Makbet nie poddaje się strachowi, wierzy w przepowiednię, nie boi się angielskiego wojska. Lady Makbet jest już ostatecznie udręczona swoimi wizjami, nawet lekarz nie może jej pomóc.
U stóp zamku Malkolm nakazuje każdemu z żołnierzy uciąć sobie gałąź z drzew birnamskiego lasu i nieść ją przed sobą. Ma to wprowadzić szpiegów w błąd, co do liczebności wojska.
W zamku dunzynańskim umiera królowa. Wartownik przynosi Makbetowi dziwną wieść: kiedy obserwował okolicę z blanków, wydało mu się, że las birnamski idzie ku zamkowi. Makbet wie już, że musi umrzeć, ale chce umrzeć w walce, z mieczem w dłoni.
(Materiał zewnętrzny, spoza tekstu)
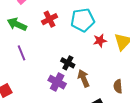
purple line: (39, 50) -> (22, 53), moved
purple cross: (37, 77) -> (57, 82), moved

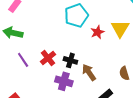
red cross: (50, 19) -> (48, 58), moved

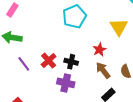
red star: (97, 32) -> (99, 50), moved
brown arrow: (89, 72) -> (103, 70), moved

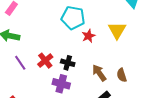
cyan pentagon: (74, 16) -> (73, 18), turned 30
red star: (99, 50) -> (88, 36), moved

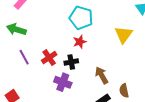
red star: (88, 36) -> (80, 42), moved
black cross: (68, 63) -> (71, 62), turned -32
brown semicircle: (122, 75) -> (124, 91), moved

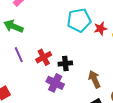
cyan pentagon: (81, 18) -> (79, 20), turned -30
red star: (80, 42) -> (100, 29), moved

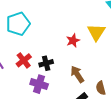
cyan pentagon: (79, 20) -> (18, 24), moved
red star: (100, 29) -> (73, 41), moved

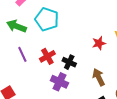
cyan pentagon: (18, 24) -> (47, 19), turned 30
black cross: (46, 63) -> (69, 62), turned 32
Pod zamkiem Makbet spotyka się w pojedynku z Makdufem. Walczy odważnie aż do chwili, w której przeciwnik informuje go, że matka nie urodziła go w sposób naturalny. Wtedy Makbet rozumie, że musi zginąć. Makduf zwycięża króla i przynosi jego głowę, zatkniętą na włóczni, Malkolmowi. Teraz on jest nowym i prawowitym władcą Szkocji.